• **Input rows**:
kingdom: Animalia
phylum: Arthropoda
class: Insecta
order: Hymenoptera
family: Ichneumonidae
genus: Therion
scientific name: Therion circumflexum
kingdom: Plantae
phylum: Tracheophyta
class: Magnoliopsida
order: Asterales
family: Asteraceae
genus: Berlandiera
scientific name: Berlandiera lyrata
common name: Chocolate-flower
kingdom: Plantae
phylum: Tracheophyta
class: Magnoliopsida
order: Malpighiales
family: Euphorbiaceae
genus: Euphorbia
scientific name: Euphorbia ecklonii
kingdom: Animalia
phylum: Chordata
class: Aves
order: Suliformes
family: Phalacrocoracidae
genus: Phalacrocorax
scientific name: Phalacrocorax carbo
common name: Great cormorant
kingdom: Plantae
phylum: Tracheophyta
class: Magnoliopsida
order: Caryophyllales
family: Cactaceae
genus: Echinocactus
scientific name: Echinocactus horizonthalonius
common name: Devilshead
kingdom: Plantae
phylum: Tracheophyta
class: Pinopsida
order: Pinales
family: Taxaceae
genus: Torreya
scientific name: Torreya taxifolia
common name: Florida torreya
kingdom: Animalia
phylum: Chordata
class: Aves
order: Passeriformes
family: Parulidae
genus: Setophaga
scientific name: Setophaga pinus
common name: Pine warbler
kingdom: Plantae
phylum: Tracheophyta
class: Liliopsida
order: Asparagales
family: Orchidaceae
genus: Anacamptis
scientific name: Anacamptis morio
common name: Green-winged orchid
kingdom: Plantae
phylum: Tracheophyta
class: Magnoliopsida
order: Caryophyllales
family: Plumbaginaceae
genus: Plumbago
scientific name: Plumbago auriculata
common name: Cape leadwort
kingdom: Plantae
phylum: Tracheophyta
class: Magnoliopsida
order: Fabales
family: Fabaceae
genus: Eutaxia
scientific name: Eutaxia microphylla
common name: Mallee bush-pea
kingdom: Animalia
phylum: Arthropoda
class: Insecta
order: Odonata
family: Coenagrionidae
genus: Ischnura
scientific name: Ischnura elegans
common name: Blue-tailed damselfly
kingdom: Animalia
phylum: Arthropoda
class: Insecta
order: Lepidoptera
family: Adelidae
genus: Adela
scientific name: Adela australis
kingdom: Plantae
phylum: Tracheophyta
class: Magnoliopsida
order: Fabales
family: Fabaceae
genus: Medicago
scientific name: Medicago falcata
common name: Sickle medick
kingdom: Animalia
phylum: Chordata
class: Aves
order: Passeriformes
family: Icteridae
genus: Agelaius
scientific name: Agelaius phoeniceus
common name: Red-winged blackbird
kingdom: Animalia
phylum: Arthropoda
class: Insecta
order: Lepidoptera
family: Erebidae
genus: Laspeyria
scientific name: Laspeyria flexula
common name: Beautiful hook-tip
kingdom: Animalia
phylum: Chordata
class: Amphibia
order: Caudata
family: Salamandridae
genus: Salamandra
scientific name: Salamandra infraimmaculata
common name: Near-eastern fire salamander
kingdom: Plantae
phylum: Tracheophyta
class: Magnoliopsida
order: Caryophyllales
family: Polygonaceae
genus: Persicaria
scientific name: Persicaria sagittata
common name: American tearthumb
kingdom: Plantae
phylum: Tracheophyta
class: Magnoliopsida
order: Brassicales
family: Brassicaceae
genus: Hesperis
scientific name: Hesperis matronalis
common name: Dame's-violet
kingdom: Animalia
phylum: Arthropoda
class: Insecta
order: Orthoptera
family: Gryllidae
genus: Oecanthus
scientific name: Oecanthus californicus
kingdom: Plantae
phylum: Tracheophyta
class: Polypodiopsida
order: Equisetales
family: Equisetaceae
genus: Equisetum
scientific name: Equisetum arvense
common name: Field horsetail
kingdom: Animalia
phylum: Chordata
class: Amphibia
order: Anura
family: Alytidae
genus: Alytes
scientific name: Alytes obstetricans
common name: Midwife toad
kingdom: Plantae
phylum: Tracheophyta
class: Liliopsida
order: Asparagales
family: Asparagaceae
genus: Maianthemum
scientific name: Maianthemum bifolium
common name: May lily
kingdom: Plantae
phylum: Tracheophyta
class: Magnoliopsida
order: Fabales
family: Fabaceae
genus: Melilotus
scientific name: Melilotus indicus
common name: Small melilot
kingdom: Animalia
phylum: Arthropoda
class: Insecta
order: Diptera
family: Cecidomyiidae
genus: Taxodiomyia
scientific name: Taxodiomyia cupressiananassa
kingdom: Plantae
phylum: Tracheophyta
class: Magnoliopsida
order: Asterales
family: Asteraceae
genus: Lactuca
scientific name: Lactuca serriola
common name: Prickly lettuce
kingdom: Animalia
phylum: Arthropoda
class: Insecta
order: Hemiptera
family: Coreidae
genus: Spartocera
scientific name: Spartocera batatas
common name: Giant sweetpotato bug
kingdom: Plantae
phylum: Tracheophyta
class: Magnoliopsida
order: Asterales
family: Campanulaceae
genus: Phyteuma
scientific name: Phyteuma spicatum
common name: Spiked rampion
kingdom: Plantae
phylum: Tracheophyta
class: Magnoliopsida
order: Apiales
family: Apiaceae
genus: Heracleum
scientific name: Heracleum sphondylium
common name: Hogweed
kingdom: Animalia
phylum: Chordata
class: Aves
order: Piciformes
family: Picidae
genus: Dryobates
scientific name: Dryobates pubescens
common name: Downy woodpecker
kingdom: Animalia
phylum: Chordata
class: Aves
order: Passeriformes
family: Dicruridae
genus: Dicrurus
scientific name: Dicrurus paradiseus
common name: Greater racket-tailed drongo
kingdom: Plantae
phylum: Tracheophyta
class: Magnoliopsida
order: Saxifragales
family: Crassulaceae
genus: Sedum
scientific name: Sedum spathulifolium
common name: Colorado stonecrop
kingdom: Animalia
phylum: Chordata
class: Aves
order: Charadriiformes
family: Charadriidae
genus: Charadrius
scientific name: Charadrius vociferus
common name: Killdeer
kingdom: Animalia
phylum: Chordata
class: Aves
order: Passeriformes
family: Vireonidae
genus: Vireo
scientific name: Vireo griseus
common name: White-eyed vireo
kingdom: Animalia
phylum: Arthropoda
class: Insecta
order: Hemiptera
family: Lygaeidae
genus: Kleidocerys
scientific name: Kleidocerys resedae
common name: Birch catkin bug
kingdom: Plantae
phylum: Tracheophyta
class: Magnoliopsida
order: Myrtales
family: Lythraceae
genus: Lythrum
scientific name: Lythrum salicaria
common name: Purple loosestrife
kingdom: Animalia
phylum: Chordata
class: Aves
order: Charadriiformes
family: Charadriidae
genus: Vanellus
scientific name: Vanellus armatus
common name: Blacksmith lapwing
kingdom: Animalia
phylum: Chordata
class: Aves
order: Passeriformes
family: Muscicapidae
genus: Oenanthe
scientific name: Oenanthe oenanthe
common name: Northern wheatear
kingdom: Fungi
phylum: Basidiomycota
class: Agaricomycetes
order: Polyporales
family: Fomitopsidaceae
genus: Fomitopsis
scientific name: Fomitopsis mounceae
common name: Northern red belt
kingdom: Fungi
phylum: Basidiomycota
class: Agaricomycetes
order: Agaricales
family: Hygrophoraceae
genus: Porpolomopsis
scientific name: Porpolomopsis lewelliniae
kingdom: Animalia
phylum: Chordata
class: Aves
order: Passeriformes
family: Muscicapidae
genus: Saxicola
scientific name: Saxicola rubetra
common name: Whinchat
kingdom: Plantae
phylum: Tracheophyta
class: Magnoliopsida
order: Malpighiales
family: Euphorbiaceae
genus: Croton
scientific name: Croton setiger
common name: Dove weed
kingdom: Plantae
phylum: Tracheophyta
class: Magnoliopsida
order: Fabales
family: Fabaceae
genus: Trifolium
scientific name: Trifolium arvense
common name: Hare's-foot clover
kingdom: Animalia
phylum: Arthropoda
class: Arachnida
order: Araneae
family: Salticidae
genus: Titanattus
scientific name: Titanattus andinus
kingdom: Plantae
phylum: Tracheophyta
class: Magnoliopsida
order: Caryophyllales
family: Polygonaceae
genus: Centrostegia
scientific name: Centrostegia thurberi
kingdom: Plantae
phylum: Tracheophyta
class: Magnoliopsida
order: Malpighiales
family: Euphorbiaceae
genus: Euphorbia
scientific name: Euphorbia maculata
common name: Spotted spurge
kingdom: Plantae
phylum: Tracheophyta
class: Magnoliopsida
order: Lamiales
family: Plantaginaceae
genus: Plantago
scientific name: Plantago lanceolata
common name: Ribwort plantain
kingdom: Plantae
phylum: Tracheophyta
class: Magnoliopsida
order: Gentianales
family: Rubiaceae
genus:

• **What is asked**:
In the material, write out the stretch from the line containing "genus: Phalacrocorax" through the line containing "genus: Agelaius", replacing "common name" with "vernacular name" and leaving everything else unchanged.

• **Task answer**:
genus: Phalacrocorax
scientific name: Phalacrocorax carbo
vernacular name: Great cormorant
kingdom: Plantae
phylum: Tracheophyta
class: Magnoliopsida
order: Caryophyllales
family: Cactaceae
genus: Echinocactus
scientific name: Echinocactus horizonthalonius
vernacular name: Devilshead
kingdom: Plantae
phylum: Tracheophyta
class: Pinopsida
order: Pinales
family: Taxaceae
genus: Torreya
scientific name: Torreya taxifolia
vernacular name: Florida torreya
kingdom: Animalia
phylum: Chordata
class: Aves
order: Passeriformes
family: Parulidae
genus: Setophaga
scientific name: Setophaga pinus
vernacular name: Pine warbler
kingdom: Plantae
phylum: Tracheophyta
class: Liliopsida
order: Asparagales
family: Orchidaceae
genus: Anacamptis
scientific name: Anacamptis morio
vernacular name: Green-winged orchid
kingdom: Plantae
phylum: Tracheophyta
class: Magnoliopsida
order: Caryophyllales
family: Plumbaginaceae
genus: Plumbago
scientific name: Plumbago auriculata
vernacular name: Cape leadwort
kingdom: Plantae
phylum: Tracheophyta
class: Magnoliopsida
order: Fabales
family: Fabaceae
genus: Eutaxia
scientific name: Eutaxia microphylla
vernacular name: Mallee bush-pea
kingdom: Animalia
phylum: Arthropoda
class: Insecta
order: Odonata
family: Coenagrionidae
genus: Ischnura
scientific name: Ischnura elegans
vernacular name: Blue-tailed damselfly
kingdom: Animalia
phylum: Arthropoda
class: Insecta
order: Lepidoptera
family: Adelidae
genus: Adela
scientific name: Adela australis
kingdom: Plantae
phylum: Tracheophyta
class: Magnoliopsida
order: Fabales
family: Fabaceae
genus: Medicago
scientific name: Medicago falcata
vernacular name: Sickle medick
kingdom: Animalia
phylum: Chordata
class: Aves
order: Passeriformes
family: Icteridae
genus: Agelaius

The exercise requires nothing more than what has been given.